Devant lui, l'oubli de cette culture, sans doute déjà amorcé sous le régime soviétique et qui se poursuit en accéléré depuis sa chute. Il y a un gouffre, on le sent bien, entre les générations, jusque dans la manière de manger, les plats traditionnels dégoûtant carrément les plus jeunes, quand ils font le délice d'un Yeruldelgger...
Avec Solongo, Yeruldlegger est une espèce de garant de tout cela, pour que cela ne soit pas englouti sous le raz-de-marée que représente la modernité. Pour que cela ne finisse pas au musée, au mieux, ou pour que cela ne disparaisse pas carrément, au pire. Qui pour se voir transmettre le savoir exceptionnel et indispensable que possède la légiste ?
Homme du passé, Yeruldelgger ? Non, je ne le crois pas, au contraire. Je pense même, et c'est peut-être aussi ce qui ressortira après ce premier tome, qu'il est apte à incarner un avenir. Un avenir incertain, tourmenté, sujet au roulis, certainement, mais qui saura trouver un juste milieu entre la tradition et la modernité.

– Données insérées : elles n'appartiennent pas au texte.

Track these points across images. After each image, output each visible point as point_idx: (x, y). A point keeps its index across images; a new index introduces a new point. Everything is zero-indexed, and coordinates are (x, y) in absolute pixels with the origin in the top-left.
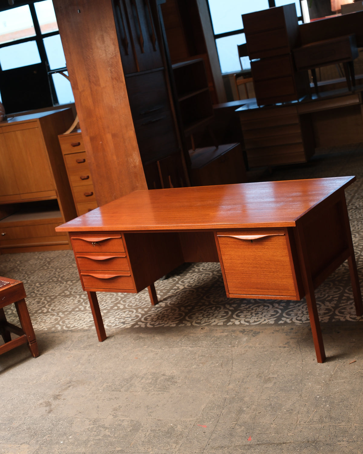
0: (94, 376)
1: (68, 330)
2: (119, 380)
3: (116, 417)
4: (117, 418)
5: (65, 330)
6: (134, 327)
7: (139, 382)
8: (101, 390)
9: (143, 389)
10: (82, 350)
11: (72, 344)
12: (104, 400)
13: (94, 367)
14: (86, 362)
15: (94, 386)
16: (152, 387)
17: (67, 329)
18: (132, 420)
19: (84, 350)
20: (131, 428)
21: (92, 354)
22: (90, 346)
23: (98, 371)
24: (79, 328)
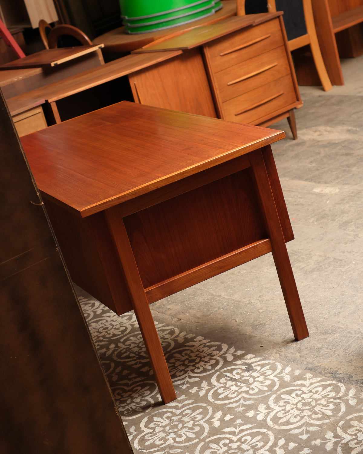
0: (349, 282)
1: (340, 380)
2: (327, 271)
3: (356, 235)
4: (356, 233)
5: (344, 383)
6: (244, 352)
7: (309, 265)
8: (354, 263)
9: (311, 257)
10: (341, 328)
11: (349, 345)
12: (356, 253)
13: (343, 295)
14: (348, 305)
15: (357, 270)
16: (301, 258)
17: (340, 385)
18: (344, 230)
19: (338, 327)
20: (349, 224)
21: (333, 316)
22: (326, 333)
23: (342, 288)
24: (319, 379)
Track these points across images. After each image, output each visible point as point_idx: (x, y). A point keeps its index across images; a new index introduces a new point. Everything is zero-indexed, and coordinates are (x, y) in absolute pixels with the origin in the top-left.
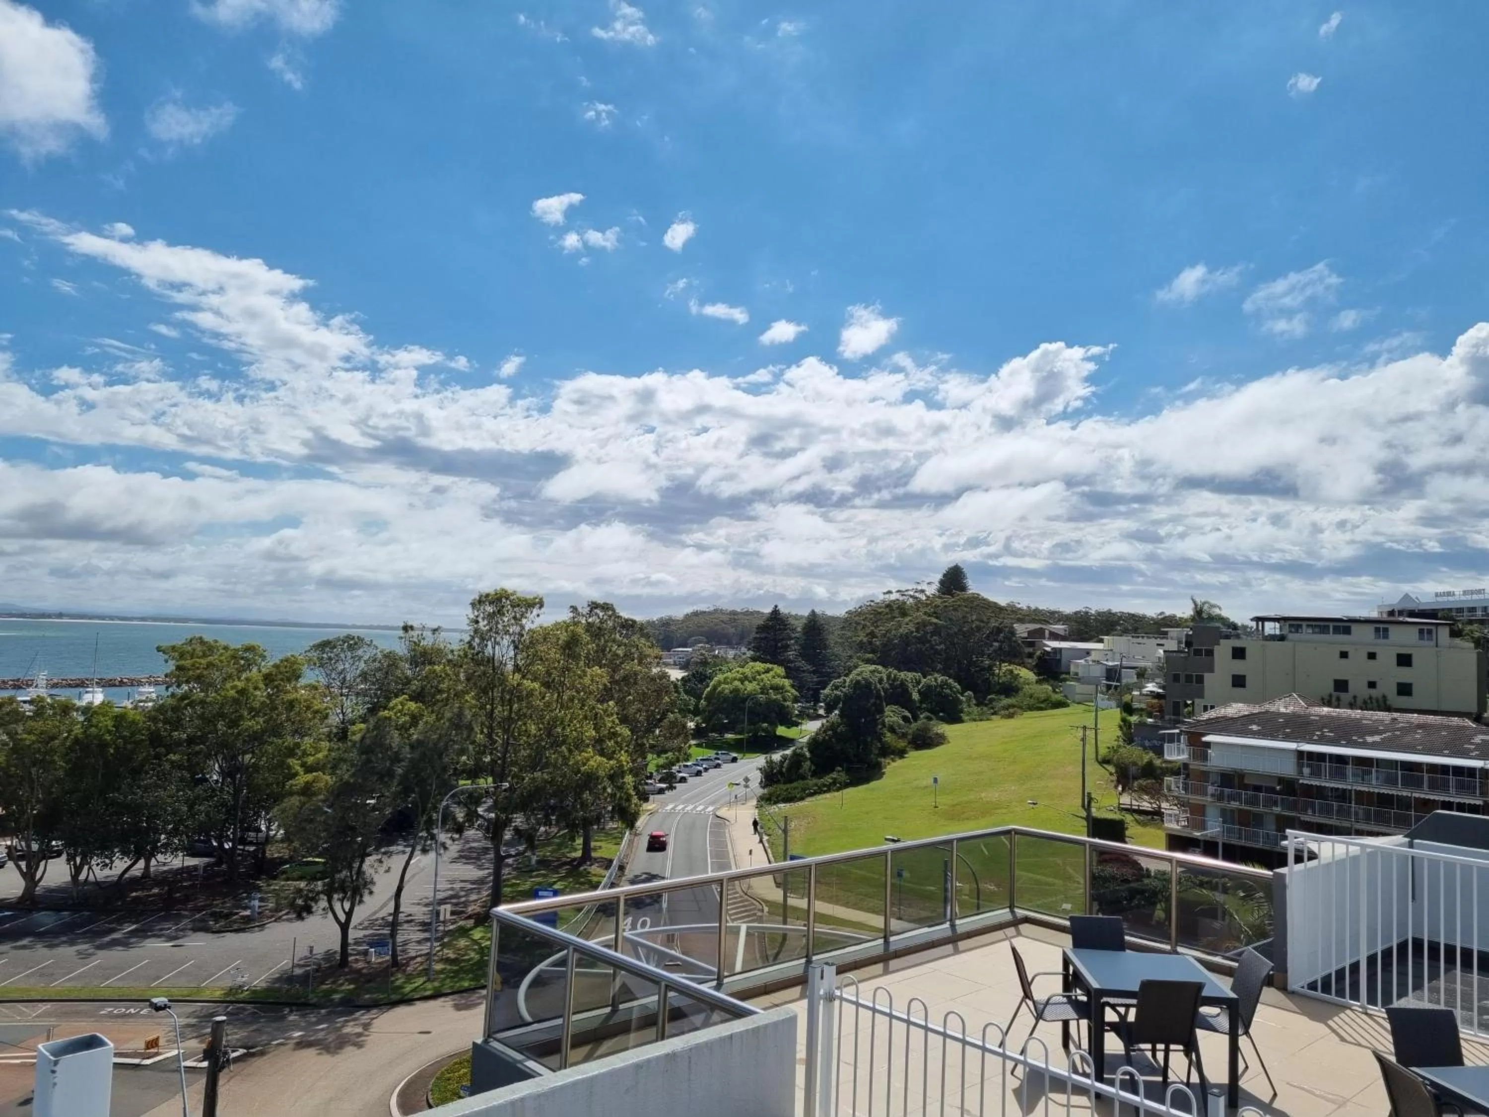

Yeruldelgger, c'est un roc, un monolithe. Pour le bousculer, il faut se lever de bonne heure, comme on dit. Et, sans rien dévoiler de ce premier volet, on sent bien à la fin qu'il est reparti, que la volonté implacable de combattre est revenue. Et ce flic-là, dans ce pays si particulier, il va falloir retenir son nom compliqué, parce qu'il va prendre une place de plus en plus grande dans le paysage.